Collected data:
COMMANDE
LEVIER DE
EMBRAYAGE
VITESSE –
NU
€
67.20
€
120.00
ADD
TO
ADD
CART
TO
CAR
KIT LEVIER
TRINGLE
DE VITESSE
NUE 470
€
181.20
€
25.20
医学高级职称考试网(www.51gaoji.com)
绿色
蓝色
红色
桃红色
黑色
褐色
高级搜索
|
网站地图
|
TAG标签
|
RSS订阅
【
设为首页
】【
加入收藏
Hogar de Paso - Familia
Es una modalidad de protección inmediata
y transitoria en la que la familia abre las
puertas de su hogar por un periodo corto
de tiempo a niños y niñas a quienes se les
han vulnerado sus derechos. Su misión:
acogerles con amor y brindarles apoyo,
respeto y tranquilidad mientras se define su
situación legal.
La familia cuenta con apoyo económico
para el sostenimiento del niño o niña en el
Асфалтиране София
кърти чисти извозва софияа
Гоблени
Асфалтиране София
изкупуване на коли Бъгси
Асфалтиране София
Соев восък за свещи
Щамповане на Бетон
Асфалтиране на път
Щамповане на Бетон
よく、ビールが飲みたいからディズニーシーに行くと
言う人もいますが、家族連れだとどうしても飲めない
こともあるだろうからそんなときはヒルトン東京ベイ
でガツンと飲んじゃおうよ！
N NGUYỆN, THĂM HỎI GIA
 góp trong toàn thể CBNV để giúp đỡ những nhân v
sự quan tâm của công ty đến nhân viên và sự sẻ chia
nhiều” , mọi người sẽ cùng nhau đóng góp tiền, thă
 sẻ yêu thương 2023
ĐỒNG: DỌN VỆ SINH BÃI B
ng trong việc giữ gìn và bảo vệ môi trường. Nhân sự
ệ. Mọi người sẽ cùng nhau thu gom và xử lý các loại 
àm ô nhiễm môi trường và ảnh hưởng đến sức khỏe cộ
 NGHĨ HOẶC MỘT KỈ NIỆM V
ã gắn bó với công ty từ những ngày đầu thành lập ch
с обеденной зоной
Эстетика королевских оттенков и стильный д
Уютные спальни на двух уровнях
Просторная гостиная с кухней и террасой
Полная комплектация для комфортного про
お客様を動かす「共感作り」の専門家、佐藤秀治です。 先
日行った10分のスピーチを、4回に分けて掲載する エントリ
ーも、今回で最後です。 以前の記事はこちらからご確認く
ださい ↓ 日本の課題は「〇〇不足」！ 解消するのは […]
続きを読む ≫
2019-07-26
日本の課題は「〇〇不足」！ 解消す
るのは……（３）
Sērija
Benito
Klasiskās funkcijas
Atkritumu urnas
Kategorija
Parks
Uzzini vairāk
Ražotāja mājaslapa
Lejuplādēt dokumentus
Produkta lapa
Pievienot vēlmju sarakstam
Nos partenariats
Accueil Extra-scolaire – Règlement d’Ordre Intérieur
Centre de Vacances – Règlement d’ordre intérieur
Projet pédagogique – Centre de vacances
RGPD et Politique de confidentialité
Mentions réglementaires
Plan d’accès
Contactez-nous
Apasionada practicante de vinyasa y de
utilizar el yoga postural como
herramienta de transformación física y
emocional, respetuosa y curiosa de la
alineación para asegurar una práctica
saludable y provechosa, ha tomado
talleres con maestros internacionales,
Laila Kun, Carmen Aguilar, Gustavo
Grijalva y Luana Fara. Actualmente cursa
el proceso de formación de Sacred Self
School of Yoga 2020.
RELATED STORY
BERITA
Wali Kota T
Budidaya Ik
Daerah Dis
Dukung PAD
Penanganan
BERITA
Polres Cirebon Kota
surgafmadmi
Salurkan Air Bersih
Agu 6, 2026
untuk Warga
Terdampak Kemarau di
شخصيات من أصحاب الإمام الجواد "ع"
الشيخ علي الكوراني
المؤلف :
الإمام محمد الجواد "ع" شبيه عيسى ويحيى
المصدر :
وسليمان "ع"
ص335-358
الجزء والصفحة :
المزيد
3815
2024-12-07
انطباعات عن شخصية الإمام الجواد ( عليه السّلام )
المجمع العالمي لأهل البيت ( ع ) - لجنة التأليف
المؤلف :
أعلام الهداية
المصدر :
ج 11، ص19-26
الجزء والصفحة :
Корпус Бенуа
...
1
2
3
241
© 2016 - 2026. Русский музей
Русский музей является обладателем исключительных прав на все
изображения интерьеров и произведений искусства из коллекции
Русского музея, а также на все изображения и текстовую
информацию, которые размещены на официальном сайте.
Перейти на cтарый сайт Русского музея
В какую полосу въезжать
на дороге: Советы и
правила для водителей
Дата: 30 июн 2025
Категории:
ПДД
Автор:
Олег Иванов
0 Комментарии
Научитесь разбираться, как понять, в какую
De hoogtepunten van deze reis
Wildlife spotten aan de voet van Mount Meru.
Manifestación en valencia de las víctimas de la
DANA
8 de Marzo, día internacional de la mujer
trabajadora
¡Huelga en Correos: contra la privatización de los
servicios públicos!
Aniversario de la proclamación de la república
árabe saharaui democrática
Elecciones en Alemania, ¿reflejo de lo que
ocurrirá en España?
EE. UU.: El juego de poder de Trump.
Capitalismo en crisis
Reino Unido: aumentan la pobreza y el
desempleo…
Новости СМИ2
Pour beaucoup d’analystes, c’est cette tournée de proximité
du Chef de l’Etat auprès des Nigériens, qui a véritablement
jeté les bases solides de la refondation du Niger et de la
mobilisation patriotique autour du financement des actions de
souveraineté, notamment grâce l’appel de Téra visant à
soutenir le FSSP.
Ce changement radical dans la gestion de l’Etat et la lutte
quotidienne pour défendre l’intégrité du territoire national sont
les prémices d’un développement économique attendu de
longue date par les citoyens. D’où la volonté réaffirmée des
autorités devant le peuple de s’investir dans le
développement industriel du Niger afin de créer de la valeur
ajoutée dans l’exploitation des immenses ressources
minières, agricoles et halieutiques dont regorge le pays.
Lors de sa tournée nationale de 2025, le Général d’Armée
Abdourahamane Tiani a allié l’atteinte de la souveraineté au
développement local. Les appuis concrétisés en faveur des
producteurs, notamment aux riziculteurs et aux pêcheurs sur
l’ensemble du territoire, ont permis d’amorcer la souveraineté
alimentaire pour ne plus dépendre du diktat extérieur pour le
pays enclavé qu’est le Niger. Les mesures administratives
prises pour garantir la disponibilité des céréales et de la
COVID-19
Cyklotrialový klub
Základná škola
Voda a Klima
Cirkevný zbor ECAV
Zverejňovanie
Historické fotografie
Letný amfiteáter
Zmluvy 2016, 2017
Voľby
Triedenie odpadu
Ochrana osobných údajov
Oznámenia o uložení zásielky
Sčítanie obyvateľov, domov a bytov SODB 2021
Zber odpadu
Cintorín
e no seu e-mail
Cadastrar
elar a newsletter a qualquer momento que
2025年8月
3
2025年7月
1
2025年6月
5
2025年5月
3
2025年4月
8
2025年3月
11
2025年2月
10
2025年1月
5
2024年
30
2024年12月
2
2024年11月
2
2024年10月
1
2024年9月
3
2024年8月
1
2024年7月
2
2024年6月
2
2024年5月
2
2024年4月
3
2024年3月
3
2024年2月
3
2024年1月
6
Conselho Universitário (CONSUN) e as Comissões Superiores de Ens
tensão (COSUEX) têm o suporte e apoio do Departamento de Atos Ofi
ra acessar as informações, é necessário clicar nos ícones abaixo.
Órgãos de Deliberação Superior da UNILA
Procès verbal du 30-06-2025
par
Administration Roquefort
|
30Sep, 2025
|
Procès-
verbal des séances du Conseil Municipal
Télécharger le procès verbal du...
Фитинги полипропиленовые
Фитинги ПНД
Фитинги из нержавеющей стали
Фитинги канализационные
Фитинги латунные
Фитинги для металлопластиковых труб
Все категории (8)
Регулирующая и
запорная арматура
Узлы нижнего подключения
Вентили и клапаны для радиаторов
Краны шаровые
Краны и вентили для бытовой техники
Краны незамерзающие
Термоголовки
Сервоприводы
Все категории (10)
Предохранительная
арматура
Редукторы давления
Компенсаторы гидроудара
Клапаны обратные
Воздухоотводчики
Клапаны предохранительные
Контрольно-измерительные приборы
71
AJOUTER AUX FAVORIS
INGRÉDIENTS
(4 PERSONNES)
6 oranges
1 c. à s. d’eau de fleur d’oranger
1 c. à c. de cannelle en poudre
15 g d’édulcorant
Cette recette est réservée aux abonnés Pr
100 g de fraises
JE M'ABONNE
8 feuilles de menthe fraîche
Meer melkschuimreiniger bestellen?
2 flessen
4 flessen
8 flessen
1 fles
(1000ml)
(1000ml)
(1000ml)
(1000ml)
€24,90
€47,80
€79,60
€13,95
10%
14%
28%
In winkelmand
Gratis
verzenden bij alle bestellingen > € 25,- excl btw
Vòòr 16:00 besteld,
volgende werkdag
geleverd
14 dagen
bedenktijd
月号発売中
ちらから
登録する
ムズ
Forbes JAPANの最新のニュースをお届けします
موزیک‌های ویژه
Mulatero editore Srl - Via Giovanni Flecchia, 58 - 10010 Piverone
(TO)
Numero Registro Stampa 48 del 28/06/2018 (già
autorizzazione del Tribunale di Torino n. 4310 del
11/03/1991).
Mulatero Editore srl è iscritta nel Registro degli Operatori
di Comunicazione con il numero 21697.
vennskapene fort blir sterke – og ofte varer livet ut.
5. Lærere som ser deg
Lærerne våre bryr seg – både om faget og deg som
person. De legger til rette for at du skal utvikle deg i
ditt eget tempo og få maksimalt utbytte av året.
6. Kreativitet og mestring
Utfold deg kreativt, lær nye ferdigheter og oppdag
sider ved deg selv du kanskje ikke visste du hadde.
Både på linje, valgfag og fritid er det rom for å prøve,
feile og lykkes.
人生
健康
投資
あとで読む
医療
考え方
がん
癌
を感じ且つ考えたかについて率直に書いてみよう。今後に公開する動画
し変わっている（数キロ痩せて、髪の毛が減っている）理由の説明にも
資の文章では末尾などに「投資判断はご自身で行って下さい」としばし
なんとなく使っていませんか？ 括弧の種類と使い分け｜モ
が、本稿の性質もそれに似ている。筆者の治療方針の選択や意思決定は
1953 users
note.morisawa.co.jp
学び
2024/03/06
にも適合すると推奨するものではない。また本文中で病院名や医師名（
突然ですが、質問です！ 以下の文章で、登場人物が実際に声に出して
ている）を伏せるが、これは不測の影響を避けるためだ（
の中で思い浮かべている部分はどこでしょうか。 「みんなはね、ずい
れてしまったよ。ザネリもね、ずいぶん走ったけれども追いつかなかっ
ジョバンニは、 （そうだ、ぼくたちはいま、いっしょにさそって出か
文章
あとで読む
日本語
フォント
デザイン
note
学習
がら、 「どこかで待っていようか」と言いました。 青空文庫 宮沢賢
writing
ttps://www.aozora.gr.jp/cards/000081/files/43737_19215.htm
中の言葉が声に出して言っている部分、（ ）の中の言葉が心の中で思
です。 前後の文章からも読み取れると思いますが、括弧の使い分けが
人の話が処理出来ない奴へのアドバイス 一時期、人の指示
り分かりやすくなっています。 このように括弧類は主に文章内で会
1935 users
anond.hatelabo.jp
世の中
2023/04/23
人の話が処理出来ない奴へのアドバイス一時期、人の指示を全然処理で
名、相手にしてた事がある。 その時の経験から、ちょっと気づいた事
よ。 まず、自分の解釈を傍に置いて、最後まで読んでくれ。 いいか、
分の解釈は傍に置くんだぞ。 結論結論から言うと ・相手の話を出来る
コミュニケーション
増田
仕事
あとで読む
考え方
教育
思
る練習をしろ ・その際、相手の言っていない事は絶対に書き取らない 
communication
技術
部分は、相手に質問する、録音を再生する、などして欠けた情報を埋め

[What you should do]
In the entries above, find the line with "In winkelmand" and the line with "anond.hatelabo.jp", then restate word for word both of them and every line between, with nothing more.

[Response area]
In winkelmand
Gratis
verzenden bij alle bestellingen > € 25,- excl btw
Vòòr 16:00 besteld,
volgende werkdag
geleverd
14 dagen
bedenktijd
月号発売中
ちらから
登録する
ムズ
Forbes JAPANの最新のニュースをお届けします
موزیک‌های ویژه
Mulatero editore Srl - Via Giovanni Flecchia, 58 - 10010 Piverone
(TO)
Numero Registro Stampa 48 del 28/06/2018 (già
autorizzazione del Tribunale di Torino n. 4310 del
11/03/1991).
Mulatero Editore srl è iscritta nel Registro degli Operatori
di Comunicazione con il numero 21697.
vennskapene fort blir sterke – og ofte varer livet ut.
5. Lærere som ser deg
Lærerne våre bryr seg – både om faget og deg som
person. De legger til rette for at du skal utvikle deg i
ditt eget tempo og få maksimalt utbytte av året.
6. Kreativitet og mestring
Utfold deg kreativt, lær nye ferdigheter og oppdag
sider ved deg selv du kanskje ikke visste du hadde.
Både på linje, valgfag og fritid er det rom for å prøve,
feile og lykkes.
人生
健康
投資
あとで読む
医療
考え方
がん
癌
を感じ且つ考えたかについて率直に書いてみよう。今後に公開する動画
し変わっている（数キロ痩せて、髪の毛が減っている）理由の説明にも
資の文章では末尾などに「投資判断はご自身で行って下さい」としばし
なんとなく使っていませんか？ 括弧の種類と使い分け｜モ
が、本稿の性質もそれに似ている。筆者の治療方針の選択や意思決定は
1953 users
note.morisawa.co.jp
学び
2024/03/06
にも適合すると推奨するものではない。また本文中で病院名や医師名（
突然ですが、質問です！ 以下の文章で、登場人物が実際に声に出して
ている）を伏せるが、これは不測の影響を避けるためだ（
の中で思い浮かべている部分はどこでしょうか。 「みんなはね、ずい
れてしまったよ。ザネリもね、ずいぶん走ったけれども追いつかなかっ
ジョバンニは、 （そうだ、ぼくたちはいま、いっしょにさそって出か
文章
あとで読む
日本語
フォント
デザイン
note
学習
がら、 「どこかで待っていようか」と言いました。 青空文庫 宮沢賢
writing
ttps://www.aozora.gr.jp/cards/000081/files/43737_19215.htm
中の言葉が声に出して言っている部分、（ ）の中の言葉が心の中で思
です。 前後の文章からも読み取れると思いますが、括弧の使い分けが
人の話が処理出来ない奴へのアドバイス 一時期、人の指示
り分かりやすくなっています。 このように括弧類は主に文章内で会
1935 users
anond.hatelabo.jp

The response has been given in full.